→ **PROBLEM TO SOLVE**
Go through the entries below and report how many lines contain the string "Left". Nothing but the number is wanted.

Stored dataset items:
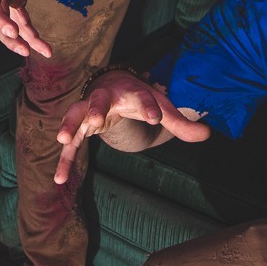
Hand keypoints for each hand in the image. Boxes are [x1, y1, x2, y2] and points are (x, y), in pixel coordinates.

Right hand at [52, 71, 210, 183]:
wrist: (110, 85)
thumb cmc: (138, 98)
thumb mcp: (160, 106)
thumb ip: (179, 122)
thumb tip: (207, 134)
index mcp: (130, 92)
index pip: (142, 98)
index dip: (149, 106)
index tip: (156, 117)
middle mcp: (106, 97)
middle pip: (98, 99)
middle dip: (95, 108)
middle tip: (95, 119)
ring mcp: (89, 110)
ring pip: (75, 115)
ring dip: (69, 126)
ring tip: (61, 140)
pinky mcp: (80, 126)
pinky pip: (70, 144)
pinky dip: (64, 160)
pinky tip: (59, 180)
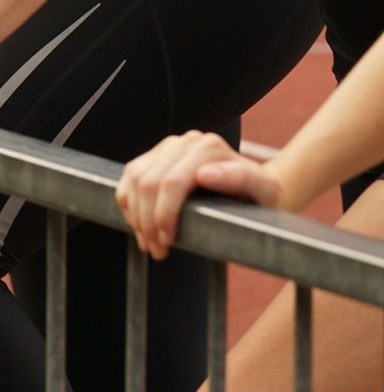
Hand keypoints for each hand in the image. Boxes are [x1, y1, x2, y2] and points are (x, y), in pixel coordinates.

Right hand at [116, 131, 284, 260]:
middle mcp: (187, 141)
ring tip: (148, 241)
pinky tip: (140, 224)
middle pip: (148, 181)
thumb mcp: (263, 191)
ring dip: (135, 215)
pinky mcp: (158, 155)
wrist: (255, 189)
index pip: (170, 181)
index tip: (167, 242)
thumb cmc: (262, 196)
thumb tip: (203, 174)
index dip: (163, 215)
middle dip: (147, 221)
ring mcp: (170, 146)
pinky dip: (129, 202)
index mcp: (208, 147)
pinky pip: (130, 175)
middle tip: (156, 250)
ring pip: (135, 178)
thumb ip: (239, 179)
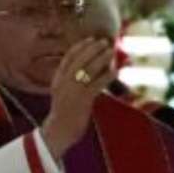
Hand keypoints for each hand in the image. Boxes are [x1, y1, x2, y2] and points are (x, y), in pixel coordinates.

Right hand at [42, 38, 115, 159]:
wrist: (58, 133)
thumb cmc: (63, 115)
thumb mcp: (63, 94)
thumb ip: (70, 82)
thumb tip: (87, 71)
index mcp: (57, 80)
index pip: (68, 58)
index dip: (80, 47)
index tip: (91, 39)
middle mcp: (63, 83)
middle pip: (79, 60)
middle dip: (92, 49)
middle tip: (104, 42)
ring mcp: (72, 91)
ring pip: (88, 69)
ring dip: (101, 58)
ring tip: (111, 51)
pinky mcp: (82, 101)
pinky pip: (96, 84)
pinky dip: (107, 76)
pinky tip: (116, 71)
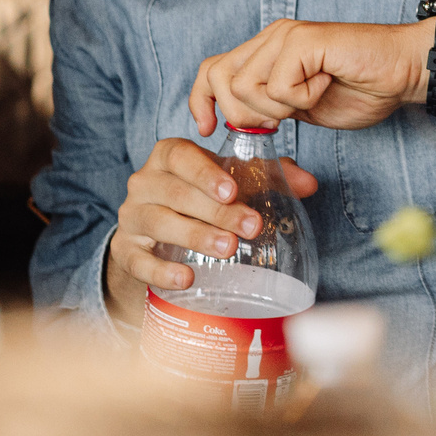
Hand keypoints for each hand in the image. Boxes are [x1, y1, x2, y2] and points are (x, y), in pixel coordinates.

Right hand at [104, 137, 320, 321]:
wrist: (155, 234)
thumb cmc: (201, 198)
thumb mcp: (232, 182)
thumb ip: (272, 176)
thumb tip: (310, 183)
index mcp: (169, 157)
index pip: (181, 157)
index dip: (205, 173)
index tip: (233, 191)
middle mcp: (144, 182)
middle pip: (176, 193)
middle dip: (216, 212)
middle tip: (250, 227)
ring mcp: (131, 217)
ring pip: (158, 223)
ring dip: (195, 236)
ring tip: (228, 248)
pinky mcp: (124, 250)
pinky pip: (138, 260)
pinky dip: (161, 270)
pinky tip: (187, 278)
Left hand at [187, 18, 435, 134]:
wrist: (405, 70)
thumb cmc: (363, 88)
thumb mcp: (301, 106)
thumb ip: (269, 107)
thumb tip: (235, 122)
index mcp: (267, 50)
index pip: (210, 70)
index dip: (201, 101)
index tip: (207, 129)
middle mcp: (272, 36)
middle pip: (220, 80)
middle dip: (244, 114)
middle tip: (282, 119)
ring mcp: (286, 35)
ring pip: (245, 87)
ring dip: (277, 108)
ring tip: (311, 96)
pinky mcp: (304, 41)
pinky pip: (278, 87)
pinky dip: (302, 98)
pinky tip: (326, 84)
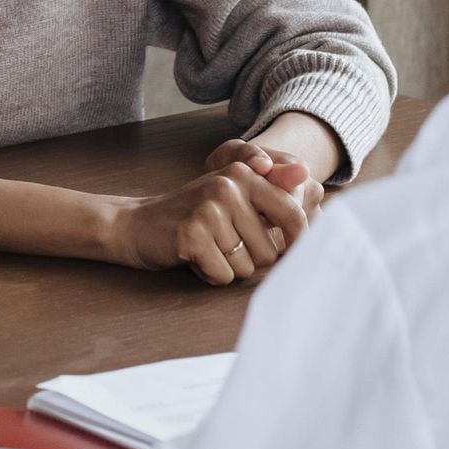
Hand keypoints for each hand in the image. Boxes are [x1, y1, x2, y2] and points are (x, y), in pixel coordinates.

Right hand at [109, 140, 318, 286]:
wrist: (138, 224)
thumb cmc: (195, 215)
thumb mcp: (234, 196)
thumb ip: (273, 189)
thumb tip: (309, 176)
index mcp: (244, 173)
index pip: (293, 213)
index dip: (298, 242)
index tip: (290, 254)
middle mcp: (228, 186)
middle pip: (270, 250)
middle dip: (252, 259)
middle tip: (226, 245)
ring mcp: (209, 210)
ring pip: (248, 267)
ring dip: (230, 267)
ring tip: (209, 248)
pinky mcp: (193, 235)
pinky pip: (223, 275)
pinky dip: (211, 275)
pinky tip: (195, 258)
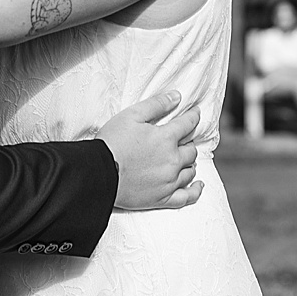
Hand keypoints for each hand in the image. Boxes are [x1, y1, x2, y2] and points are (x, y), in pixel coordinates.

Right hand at [97, 91, 203, 210]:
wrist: (98, 173)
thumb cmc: (112, 142)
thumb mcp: (131, 115)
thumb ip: (156, 105)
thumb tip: (177, 97)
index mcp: (166, 138)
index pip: (188, 124)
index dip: (193, 116)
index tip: (196, 113)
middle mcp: (172, 160)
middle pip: (191, 150)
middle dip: (188, 142)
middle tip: (183, 139)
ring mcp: (169, 181)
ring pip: (190, 171)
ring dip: (189, 163)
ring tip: (185, 159)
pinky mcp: (162, 198)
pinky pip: (186, 197)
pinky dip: (195, 190)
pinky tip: (198, 185)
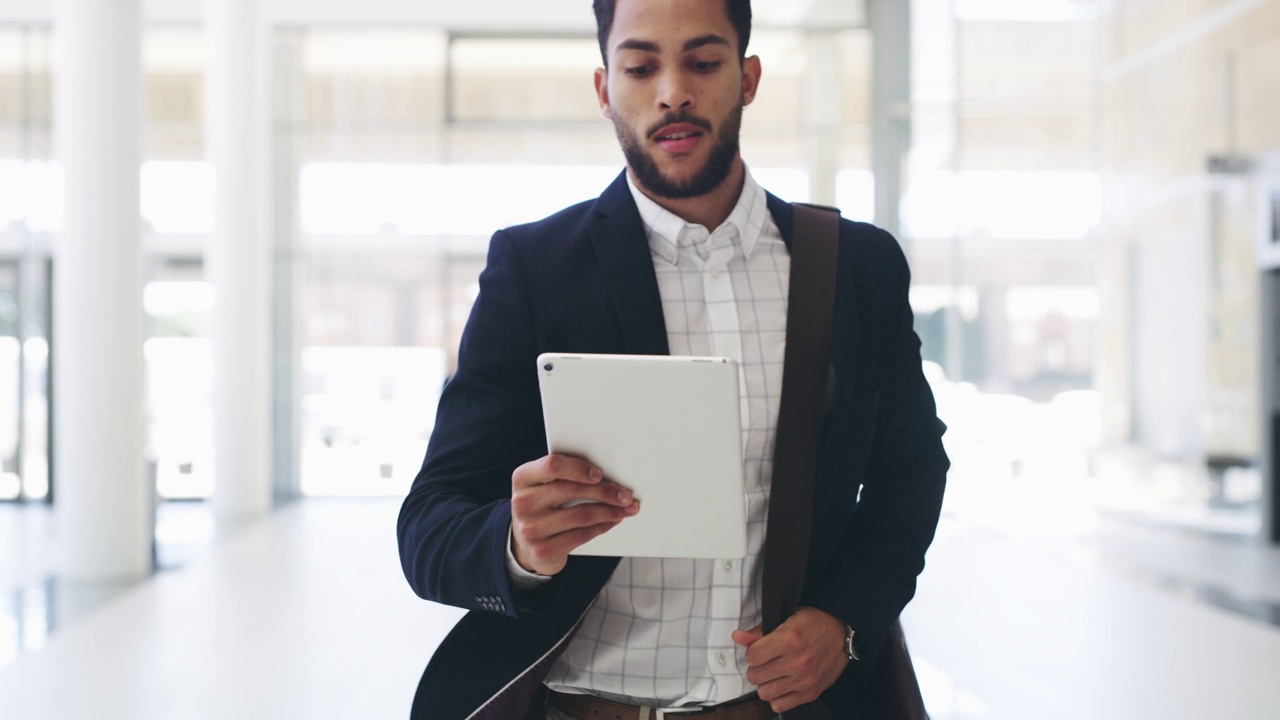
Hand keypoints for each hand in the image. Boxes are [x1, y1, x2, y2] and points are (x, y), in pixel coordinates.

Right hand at [510, 454, 639, 574]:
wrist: (523, 545)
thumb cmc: (542, 507)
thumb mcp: (542, 487)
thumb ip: (564, 477)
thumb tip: (608, 475)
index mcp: (523, 478)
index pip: (552, 466)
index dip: (579, 468)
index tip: (600, 474)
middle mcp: (523, 503)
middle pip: (572, 490)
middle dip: (605, 492)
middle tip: (626, 495)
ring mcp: (531, 529)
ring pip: (581, 514)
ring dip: (609, 511)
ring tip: (626, 509)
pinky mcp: (543, 550)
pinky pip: (581, 535)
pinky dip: (602, 527)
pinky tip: (612, 521)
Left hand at [731, 607, 848, 713]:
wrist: (843, 634)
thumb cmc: (815, 622)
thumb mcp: (787, 616)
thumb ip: (760, 630)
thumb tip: (737, 637)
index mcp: (790, 638)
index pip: (752, 656)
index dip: (752, 652)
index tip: (759, 649)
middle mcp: (797, 661)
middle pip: (756, 676)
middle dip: (756, 668)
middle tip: (765, 662)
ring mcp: (805, 679)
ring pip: (764, 692)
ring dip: (765, 683)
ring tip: (773, 673)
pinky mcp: (811, 693)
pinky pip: (780, 705)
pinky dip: (777, 697)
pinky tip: (781, 684)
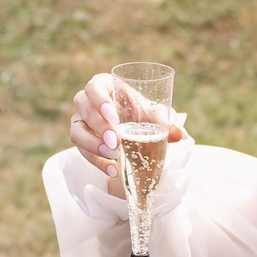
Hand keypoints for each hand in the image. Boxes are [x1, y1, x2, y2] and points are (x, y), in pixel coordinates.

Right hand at [68, 71, 182, 195]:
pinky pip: (82, 151)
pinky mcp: (81, 141)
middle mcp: (87, 101)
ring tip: (114, 155)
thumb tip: (179, 135)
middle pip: (83, 108)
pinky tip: (113, 170)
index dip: (100, 100)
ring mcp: (81, 121)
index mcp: (105, 86)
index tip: (113, 116)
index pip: (94, 86)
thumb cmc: (142, 114)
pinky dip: (97, 162)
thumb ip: (166, 122)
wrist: (135, 130)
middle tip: (115, 140)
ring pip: (77, 132)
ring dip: (93, 145)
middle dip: (98, 126)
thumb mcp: (154, 115)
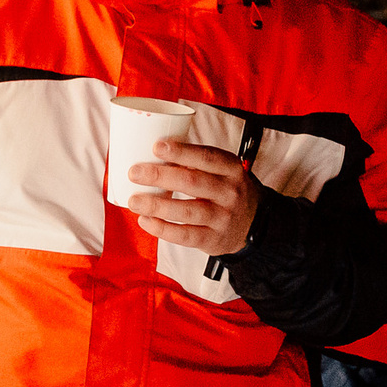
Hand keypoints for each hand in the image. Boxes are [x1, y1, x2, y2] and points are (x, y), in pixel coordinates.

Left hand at [129, 140, 259, 255]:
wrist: (252, 224)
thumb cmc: (226, 191)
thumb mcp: (222, 171)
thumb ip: (195, 163)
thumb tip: (152, 155)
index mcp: (231, 169)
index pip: (206, 157)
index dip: (181, 152)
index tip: (156, 146)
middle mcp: (229, 193)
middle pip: (192, 182)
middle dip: (160, 176)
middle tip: (134, 172)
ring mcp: (222, 218)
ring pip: (186, 211)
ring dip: (156, 205)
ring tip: (134, 200)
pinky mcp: (213, 240)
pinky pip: (185, 236)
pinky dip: (162, 229)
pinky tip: (145, 220)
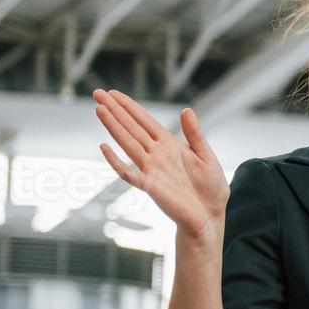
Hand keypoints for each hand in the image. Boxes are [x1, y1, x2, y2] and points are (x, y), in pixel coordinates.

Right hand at [92, 89, 228, 242]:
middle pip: (132, 128)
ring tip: (99, 110)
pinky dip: (116, 161)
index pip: (145, 121)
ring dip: (114, 127)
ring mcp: (151, 169)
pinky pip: (128, 173)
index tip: (114, 93)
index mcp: (170, 145)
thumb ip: (195, 134)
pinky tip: (104, 147)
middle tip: (98, 93)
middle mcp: (156, 154)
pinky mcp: (149, 186)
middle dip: (115, 110)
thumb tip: (186, 109)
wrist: (210, 215)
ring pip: (127, 143)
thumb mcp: (206, 156)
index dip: (130, 107)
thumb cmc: (210, 188)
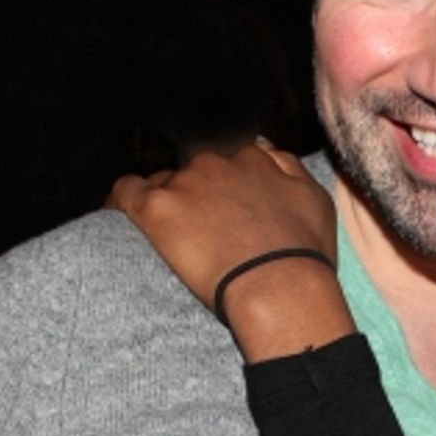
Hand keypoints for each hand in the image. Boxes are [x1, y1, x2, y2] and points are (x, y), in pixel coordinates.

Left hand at [109, 143, 335, 312]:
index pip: (228, 161)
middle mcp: (216, 163)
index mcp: (252, 159)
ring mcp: (184, 183)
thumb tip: (264, 149)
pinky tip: (119, 214)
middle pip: (193, 170)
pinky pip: (125, 192)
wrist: (279, 286)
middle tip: (203, 229)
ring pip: (162, 182)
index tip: (226, 209)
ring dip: (168, 202)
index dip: (226, 185)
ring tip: (171, 234)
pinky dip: (121, 201)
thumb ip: (288, 168)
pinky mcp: (157, 208)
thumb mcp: (315, 200)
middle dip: (196, 192)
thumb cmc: (304, 253)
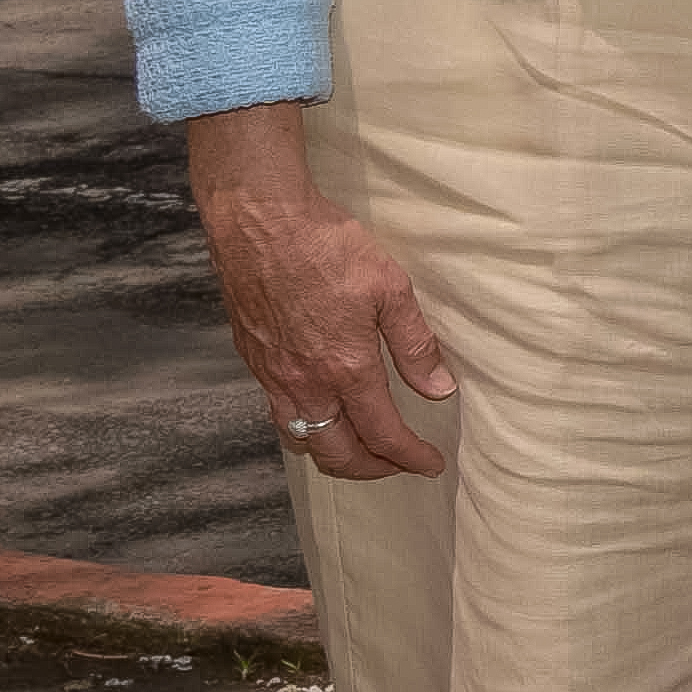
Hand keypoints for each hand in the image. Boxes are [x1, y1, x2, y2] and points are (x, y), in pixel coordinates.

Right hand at [185, 104, 453, 479]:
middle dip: (370, 469)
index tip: (430, 465)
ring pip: (301, 439)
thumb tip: (439, 389)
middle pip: (335, 454)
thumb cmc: (326, 247)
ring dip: (332, 453)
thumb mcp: (391, 290)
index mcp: (345, 369)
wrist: (259, 222)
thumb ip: (415, 345)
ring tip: (359, 447)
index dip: (409, 457)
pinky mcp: (252, 359)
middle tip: (397, 463)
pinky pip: (278, 412)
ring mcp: (272, 375)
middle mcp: (304, 383)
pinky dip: (304, 426)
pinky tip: (320, 410)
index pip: (382, 434)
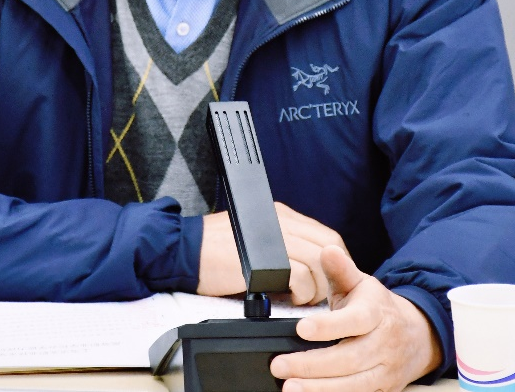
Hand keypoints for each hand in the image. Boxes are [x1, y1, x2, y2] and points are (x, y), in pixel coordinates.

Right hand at [197, 202, 348, 303]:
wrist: (180, 251)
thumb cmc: (213, 251)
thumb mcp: (252, 239)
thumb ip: (279, 245)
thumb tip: (307, 268)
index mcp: (279, 215)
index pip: (324, 234)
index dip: (334, 260)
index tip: (330, 280)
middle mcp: (280, 220)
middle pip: (327, 245)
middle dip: (330, 276)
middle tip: (318, 295)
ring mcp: (273, 237)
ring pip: (317, 262)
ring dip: (315, 287)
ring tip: (299, 299)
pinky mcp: (264, 258)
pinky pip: (300, 276)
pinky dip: (299, 292)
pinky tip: (284, 298)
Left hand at [270, 245, 442, 391]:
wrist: (418, 335)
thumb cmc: (378, 308)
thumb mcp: (361, 284)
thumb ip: (341, 269)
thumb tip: (328, 250)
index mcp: (376, 313)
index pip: (355, 321)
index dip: (329, 326)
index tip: (302, 328)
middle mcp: (383, 343)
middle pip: (349, 359)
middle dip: (312, 365)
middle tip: (280, 365)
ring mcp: (385, 370)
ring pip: (353, 384)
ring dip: (319, 388)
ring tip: (290, 386)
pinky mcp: (383, 389)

→ **EXERCISE RESULT**
5